What to work on ▸ Extract each line of the entries below and reproduce it unchanged.

[Saved entries]
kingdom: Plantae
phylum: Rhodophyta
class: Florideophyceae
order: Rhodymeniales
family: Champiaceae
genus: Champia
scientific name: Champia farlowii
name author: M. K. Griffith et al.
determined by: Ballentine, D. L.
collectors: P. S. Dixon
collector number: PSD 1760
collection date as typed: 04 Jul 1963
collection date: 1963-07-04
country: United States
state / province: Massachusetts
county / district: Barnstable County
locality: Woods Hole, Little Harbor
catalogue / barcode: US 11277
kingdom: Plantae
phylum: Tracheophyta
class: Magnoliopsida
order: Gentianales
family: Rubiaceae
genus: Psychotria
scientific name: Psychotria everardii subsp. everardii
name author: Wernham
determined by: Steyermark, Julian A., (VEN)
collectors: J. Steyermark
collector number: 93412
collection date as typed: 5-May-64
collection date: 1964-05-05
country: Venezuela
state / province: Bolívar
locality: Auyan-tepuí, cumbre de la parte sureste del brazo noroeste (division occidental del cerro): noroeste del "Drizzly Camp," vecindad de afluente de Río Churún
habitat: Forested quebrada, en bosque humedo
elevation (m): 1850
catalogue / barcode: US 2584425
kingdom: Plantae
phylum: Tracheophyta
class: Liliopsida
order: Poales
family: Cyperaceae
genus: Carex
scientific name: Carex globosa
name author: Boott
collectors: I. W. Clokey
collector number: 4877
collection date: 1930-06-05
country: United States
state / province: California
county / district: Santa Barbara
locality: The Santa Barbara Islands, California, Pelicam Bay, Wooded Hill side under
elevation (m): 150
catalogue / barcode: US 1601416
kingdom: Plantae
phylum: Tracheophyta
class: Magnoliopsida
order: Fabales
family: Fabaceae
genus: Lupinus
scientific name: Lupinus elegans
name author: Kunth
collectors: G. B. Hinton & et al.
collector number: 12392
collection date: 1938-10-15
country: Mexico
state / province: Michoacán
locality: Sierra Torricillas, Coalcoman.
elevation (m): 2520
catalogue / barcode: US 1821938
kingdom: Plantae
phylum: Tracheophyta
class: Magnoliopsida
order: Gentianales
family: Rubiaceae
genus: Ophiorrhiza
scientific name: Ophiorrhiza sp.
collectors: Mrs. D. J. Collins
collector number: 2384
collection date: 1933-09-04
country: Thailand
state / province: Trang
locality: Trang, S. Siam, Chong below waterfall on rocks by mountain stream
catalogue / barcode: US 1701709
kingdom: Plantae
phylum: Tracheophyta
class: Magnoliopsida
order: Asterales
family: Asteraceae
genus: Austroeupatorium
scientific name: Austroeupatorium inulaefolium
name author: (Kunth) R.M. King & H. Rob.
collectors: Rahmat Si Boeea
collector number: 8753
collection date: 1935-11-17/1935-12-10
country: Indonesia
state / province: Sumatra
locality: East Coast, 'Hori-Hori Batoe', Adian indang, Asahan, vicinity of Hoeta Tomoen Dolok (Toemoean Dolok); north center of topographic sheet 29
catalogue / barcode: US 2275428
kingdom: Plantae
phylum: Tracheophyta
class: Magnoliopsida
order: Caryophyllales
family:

Answer to the task ▸
kingdom: Plantae
phylum: Rhodophyta
class: Florideophyceae
order: Rhodymeniales
family: Champiaceae
genus: Champia
scientific name: Champia farlowii
name author: M. K. Griffith et al.
determined by: Ballentine, D. L.
collectors: P. S. Dixon
collector number: PSD 1760
collection date as typed: 04 Jul 1963
collection date: 1963-07-04
country: United States
state / province: Massachusetts
county / district: Barnstable County
locality: Woods Hole, Little Harbor
catalogue / barcode: US 11277
kingdom: Plantae
phylum: Tracheophyta
class: Magnoliopsida
order: Gentianales
family: Rubiaceae
genus: Psychotria
scientific name: Psychotria everardii subsp. everardii
name author: Wernham
determined by: Steyermark, Julian A., (VEN)
collectors: J. Steyermark
collector number: 93412
collection date as typed: 5-May-64
collection date: 1964-05-05
country: Venezuela
state / province: Bolívar
locality: Auyan-tepuí, cumbre de la parte sureste del brazo noroeste (division occidental del cerro): noroeste del "Drizzly Camp," vecindad de afluente de Río Churún
habitat: Forested quebrada, en bosque humedo
elevation (m): 1850
catalogue / barcode: US 2584425
kingdom: Plantae
phylum: Tracheophyta
class: Liliopsida
order: Poales
family: Cyperaceae
genus: Carex
scientific name: Carex globosa
name author: Boott
collectors: I. W. Clokey
collector number: 4877
collection date: 1930-06-05
country: United States
state / province: California
county / district: Santa Barbara
locality: The Santa Barbara Islands, California, Pelicam Bay, Wooded Hill side under
elevation (m): 150
catalogue / barcode: US 1601416
kingdom: Plantae
phylum: Tracheophyta
class: Magnoliopsida
order: Fabales
family: Fabaceae
genus: Lupinus
scientific name: Lupinus elegans
name author: Kunth
collectors: G. B. Hinton & et al.
collector number: 12392
collection date: 1938-10-15
country: Mexico
state / province: Michoacán
locality: Sierra Torricillas, Coalcoman.
elevation (m): 2520
catalogue / barcode: US 1821938
kingdom: Plantae
phylum: Tracheophyta
class: Magnoliopsida
order: Gentianales
family: Rubiaceae
genus: Ophiorrhiza
scientific name: Ophiorrhiza sp.
collectors: Mrs. D. J. Collins
collector number: 2384
collection date: 1933-09-04
country: Thailand
state / province: Trang
locality: Trang, S. Siam, Chong below waterfall on rocks by mountain stream
catalogue / barcode: US 1701709
kingdom: Plantae
phylum: Tracheophyta
class: Magnoliopsida
order: Asterales
family: Asteraceae
genus: Austroeupatorium
scientific name: Austroeupatorium inulaefolium
name author: (Kunth) R.M. King & H. Rob.
collectors: Rahmat Si Boeea
collector number: 8753
collection date: 1935-11-17/1935-12-10
country: Indonesia
state / province: Sumatra
locality: East Coast, 'Hori-Hori Batoe', Adian indang, Asahan, vicinity of Hoeta Tomoen Dolok (Toemoean Dolok); north center of topographic sheet 29
catalogue / barcode: US 2275428
kingdom: Plantae
phylum: Tracheophyta
class: Magnoliopsida
order: Caryophyllales
family:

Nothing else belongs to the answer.